To explain in a patronizing manner, assuming total ignorance on the part of those listening. The mansplainer is often shocked and hurt when their mansplanation is not taken as absolute fact, criticized or even rejected altogether.

I’ve definitely been guilty of this.  The example that weighs heavily in my memory happened on a trip back home during my freshman year of college.  I had just participated in reading Naomi Wolf’s “The Beauty Myth” as part of a university-wide reading program.  It was really an eye-opening book for me because it described cultural pressures and beauty standards that, as a man, I really didn’t have to think about or deal with.  I was excited by my new-found consciousness and filled with moral outrage about the injustice of gendered beauty standards.  On my trip back, I went with my family to one of my brother’s quiz bowl competitions.  In talking with one of his female teammates, the subject shifted to gender and appearance.  I began to describe “The Beauty Myth” and how culture and mass media oppressed women and suggested that she read the book.  My brother’s teammate cut me off.  “I don’t read that dykey stuff,” she replied shortly.

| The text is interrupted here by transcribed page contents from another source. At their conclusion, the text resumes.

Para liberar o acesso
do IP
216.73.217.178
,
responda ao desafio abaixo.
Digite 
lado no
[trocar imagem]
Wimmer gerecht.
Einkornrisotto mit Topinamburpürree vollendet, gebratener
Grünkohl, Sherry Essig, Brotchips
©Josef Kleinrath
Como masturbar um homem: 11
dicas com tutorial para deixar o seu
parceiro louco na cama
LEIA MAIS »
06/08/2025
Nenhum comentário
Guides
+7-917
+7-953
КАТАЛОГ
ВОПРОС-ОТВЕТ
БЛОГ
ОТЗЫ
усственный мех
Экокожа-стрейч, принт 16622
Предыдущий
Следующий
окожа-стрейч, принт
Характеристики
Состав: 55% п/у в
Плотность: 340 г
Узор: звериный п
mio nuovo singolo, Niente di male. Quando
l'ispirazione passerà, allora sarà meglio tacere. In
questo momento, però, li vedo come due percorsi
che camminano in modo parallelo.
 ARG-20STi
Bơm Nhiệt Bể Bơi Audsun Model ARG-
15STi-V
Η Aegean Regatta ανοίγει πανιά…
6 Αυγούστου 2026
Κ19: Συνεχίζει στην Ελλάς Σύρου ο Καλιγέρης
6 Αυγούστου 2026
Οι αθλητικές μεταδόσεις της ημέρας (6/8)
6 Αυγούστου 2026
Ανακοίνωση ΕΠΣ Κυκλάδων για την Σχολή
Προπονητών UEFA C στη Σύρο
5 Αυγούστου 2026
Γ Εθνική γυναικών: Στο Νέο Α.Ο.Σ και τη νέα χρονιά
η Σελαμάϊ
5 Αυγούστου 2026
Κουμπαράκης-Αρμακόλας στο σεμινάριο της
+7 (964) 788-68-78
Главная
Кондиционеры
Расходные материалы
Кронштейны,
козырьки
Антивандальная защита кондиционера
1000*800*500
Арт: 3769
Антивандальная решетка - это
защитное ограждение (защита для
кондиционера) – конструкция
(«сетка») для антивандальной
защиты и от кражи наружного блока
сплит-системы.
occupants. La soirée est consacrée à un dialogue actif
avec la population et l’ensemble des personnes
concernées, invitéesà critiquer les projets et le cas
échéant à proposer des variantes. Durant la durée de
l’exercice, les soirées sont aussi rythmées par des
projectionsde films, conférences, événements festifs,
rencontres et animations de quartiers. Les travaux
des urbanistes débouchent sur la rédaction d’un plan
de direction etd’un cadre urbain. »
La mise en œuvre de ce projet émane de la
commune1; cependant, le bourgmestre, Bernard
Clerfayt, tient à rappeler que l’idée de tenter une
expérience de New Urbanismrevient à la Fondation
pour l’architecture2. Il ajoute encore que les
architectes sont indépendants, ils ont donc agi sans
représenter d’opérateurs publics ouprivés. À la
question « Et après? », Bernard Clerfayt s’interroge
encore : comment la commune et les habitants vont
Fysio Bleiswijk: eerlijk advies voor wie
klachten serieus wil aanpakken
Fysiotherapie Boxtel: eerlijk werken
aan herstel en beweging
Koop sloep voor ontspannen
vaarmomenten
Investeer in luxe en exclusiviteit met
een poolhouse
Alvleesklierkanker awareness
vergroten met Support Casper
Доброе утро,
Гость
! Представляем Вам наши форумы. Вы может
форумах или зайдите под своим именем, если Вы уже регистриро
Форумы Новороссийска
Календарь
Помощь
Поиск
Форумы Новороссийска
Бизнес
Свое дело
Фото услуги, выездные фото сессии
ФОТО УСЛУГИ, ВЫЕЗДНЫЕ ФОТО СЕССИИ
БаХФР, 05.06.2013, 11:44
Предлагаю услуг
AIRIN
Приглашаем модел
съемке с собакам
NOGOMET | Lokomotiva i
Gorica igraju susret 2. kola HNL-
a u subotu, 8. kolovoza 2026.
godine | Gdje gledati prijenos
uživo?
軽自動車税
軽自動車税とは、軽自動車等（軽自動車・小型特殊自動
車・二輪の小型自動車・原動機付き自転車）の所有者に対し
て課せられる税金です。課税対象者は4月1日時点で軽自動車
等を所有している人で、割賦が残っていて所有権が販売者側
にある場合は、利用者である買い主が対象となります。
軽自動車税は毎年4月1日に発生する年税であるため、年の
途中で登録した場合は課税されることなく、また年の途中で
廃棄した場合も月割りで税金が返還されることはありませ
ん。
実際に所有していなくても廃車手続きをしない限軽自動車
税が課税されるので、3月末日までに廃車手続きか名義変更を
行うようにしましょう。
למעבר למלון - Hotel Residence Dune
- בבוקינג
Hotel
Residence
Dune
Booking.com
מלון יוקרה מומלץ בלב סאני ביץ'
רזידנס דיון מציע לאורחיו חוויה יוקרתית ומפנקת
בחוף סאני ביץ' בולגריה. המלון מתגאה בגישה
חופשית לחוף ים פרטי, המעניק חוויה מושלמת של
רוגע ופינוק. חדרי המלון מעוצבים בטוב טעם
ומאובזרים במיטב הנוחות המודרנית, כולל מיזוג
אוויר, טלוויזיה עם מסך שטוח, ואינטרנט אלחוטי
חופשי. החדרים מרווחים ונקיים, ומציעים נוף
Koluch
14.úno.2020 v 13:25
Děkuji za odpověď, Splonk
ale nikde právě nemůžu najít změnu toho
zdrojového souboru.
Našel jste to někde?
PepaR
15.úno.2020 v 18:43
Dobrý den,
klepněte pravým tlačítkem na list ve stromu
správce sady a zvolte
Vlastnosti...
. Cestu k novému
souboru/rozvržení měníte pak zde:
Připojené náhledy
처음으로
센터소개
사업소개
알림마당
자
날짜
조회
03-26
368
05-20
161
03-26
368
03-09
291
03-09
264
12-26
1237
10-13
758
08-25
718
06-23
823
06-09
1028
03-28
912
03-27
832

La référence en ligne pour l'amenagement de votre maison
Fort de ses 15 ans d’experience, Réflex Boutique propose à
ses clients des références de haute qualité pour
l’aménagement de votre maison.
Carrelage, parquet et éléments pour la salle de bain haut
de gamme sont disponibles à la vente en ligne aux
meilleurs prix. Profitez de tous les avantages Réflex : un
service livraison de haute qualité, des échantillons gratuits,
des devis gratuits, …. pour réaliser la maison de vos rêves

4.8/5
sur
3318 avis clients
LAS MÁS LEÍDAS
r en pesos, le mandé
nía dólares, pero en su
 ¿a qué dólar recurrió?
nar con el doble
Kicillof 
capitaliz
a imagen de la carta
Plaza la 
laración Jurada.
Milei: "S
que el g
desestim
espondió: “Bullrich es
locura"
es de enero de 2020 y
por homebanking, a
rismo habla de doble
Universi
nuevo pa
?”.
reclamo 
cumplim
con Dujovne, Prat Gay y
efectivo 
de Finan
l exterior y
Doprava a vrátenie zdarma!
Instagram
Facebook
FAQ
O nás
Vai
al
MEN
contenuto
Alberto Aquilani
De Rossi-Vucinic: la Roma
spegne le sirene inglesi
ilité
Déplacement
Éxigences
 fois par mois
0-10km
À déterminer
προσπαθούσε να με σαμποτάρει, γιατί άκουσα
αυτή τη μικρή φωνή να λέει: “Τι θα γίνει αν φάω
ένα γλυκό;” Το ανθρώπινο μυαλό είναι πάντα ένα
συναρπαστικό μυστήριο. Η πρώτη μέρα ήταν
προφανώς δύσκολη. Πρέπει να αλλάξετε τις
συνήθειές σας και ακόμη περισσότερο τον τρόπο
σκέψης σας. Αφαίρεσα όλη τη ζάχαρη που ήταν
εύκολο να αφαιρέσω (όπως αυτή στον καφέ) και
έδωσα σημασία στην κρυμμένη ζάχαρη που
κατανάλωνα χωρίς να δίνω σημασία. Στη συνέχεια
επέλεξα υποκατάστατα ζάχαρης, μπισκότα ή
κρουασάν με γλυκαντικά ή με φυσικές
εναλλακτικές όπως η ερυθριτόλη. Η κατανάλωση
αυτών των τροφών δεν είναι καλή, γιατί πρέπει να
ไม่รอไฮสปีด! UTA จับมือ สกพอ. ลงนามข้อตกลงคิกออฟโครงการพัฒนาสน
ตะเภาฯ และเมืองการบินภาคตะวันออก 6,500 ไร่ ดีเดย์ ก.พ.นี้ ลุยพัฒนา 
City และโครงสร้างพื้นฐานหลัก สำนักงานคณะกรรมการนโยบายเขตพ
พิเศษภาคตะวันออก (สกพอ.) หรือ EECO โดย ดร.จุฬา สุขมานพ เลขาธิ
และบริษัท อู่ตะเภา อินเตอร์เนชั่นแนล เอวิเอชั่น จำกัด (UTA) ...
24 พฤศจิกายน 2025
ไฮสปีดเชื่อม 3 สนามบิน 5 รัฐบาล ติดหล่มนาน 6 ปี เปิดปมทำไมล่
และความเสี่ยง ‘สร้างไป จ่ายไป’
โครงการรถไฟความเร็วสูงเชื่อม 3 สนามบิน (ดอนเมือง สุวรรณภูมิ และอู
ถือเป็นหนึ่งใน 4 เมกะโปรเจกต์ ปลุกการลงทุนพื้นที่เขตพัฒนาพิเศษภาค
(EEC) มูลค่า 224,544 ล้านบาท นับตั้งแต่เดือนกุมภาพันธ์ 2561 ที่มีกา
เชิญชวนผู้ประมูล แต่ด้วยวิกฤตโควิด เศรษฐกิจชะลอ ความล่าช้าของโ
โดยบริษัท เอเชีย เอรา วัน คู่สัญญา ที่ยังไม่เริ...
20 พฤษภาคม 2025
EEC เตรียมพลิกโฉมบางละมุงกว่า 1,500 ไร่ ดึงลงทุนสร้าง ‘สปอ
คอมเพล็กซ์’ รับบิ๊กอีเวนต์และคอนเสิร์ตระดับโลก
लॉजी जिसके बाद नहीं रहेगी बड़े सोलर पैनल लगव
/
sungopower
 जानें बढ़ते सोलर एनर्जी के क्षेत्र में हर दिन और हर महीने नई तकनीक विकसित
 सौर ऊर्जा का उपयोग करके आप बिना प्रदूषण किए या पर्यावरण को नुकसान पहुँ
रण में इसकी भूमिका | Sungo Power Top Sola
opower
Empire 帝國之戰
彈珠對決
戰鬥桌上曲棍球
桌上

Until recently, this story sat in my mind as an example of how ideas that restrict someone can be internalized, but now I see it as a possible response to my mansplaining.  Surely, a young woman participating in an intellectual competition, thick with geeky connotations, where women were definitely in the minority didn’t need to have gendered double standards explained to her.  This kind of mansplaining seems particularly problematic because it’s pedantically clobbering someone about issues of gender.  This is easy for me, and likely other men, to do because part of male privilege and the expectations and behaviors that perpetuate it is that men aren’t supposed to think about how our lives are mediataed by gender.  So, it’s a lot easier to try to front with presumed expertise when we learn about how gender works in our society from books or descriptions of other people’s experience than to describe and analyze our own experiences with gender.

What is the remedy?  It seems so difficult when I feel conditioned to mansplained. The familiar elementary school report is just one example of how our culture values singular expertise on a subject and assumes that the non-expert doesn’t have anything to contribute to the teaching or learning process.  I feel like I get most of my validation from the things that I do that are perceived as having the most exclusive knowledge.  Do I get validation because I enjoy writing computer programs or do I write computer programs because it’s something that is culturally perceived as challenging and talent-requiring?  What can individuals do with skills or knowledge other than demonstrate their expertise?

I can answer the last question at least.  We can do stuff.  And one thing that is incredibly helpful to me is to do things where I am most definitely and perpetually not expert.  It forces me to appreciate the abilities or knowledge of others and learn from them.  Playing music is one of those things and playing soccer is another.  When I think about gender, it’s hard not to think about soccer because playing it, for me, has always involved playing with women, but the institution has also seemed so male dominated.  It’s easy for me to fetishize women who play on otherwise all-boys high school teams, or who are the sole lady at the pick-up game, and it’s compelling to say, “I know what you’re facing, I can see how the pressures and expectations of gender are playing themselves out on this field.”  But, really, we know these things because we live them, on one side of the gender divide or the other, and we can do our best to make these spaces in our lives more gender equal.  Finally, I rely on soccer as an example of personal changes in gendered interactions because it’s so obvious that what, beyond “teaching” someone skills or pointing out their minority status in the game, what will really benefit women playing in mostly-male soccer games benefits most men too.  It doesn’t elevate the game when any player makes assumptions about the skills of their teammates.  It’s not fun for everyone when two dudes start yelling at each other over some foul.  And it doesn’t make anyone more skillful when a handful of skilled players hog the ball and are oblivious to their teammates.  It’s pretty clear in this example, but generally true, I think.  While gendered expectations benefit men in a lot of ways, they also restrict us.